Most of the readers of this blog would identify themselves with the Christian label. Every reader will be aware of ways of identifying with the name Christian which go against any concession to Enlightenment values. For many, the name Christian can only be claimed by those who believe, for example, that the world was created in a week of seven days and that women have no place in ministry.
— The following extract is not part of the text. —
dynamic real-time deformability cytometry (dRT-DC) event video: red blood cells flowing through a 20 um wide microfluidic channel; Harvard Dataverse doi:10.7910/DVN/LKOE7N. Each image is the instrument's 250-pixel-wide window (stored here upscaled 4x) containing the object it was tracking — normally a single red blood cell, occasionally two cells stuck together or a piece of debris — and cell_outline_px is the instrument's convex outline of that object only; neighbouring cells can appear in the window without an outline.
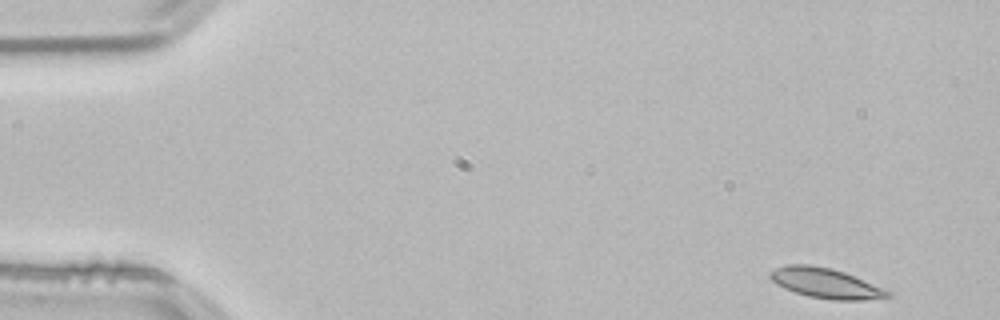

Those who hold to such strict ideas about truth will have little time for the idea that it is possible to change one’s mind about anything in one’s belief system. This position is maintained, even though God himself is recorded several times to have changed his plans, according to the Old Testament. We call such rigidity of thinking ‘conservative’, especially when there is no room for newness or progression in this way of understanding faith and truth. It is not difficult to suggest that Trump/Harvard confrontation is rooted in a similar kind tension that we see existing between conservative and progressive Christians. Speaking for myself, I see a place for conservative views, but I also believe that Scripture and faith allows me to ask questions about the tradition and not be alarmed if some aspects develop and change over time. The true liberal is anyone who allows this development to take place. A constant newness is a feature of every culture and set of ideas. Liberals rejoice in the changing/evolving nature of truth. It is this liberal value that is embodied by Harvard and the entire Enlightenment project. The Trump confrontation with Harvard and all the values it represents is an important one. We follow it with interest and concern. The clash threatens the whole liberal project of the West and the human values that are contained in the Enlightenment. The movement may not be perfect from a Christian point of view, as Lesslie Newbigin showed us in the 80s. But, the complete or partial destruction of Enlightenment values, as Trump is attempting, would be a far greater tragedy.